Dataset entries:
==*==
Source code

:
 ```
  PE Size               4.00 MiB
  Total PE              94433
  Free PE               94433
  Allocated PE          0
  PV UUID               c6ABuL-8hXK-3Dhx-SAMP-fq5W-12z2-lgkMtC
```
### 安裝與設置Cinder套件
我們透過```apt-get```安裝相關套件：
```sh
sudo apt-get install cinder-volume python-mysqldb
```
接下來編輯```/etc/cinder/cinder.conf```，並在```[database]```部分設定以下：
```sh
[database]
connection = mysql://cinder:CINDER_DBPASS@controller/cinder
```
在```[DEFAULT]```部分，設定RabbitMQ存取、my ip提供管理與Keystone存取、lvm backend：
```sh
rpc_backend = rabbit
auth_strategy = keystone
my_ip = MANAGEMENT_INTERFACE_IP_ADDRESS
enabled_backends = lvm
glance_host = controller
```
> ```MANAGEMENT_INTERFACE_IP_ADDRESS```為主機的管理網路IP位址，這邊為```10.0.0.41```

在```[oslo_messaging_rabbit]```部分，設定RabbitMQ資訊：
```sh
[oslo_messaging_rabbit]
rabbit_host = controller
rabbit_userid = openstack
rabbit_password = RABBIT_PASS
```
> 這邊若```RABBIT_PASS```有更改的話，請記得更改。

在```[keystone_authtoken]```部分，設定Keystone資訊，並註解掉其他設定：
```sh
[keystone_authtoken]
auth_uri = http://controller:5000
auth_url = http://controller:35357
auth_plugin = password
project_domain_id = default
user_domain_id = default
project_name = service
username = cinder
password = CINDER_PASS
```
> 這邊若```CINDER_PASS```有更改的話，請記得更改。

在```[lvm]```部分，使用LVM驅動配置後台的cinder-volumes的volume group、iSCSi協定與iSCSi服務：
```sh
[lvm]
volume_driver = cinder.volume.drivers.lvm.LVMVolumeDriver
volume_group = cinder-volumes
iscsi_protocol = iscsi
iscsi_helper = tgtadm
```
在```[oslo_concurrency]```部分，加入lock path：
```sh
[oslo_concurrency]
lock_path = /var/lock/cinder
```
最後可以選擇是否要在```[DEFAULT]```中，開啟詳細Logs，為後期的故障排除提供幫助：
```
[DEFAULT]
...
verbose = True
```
==*==
Action item: Go through the entries above and pull out each line with "controller" in it.

Result of the task:
connection = mysql://cinder:CINDER_DBPASS@controller/cinder
glance_host = controller
rabbit_host = controller
auth_uri = http://controller:5000
auth_url = http://controller:35357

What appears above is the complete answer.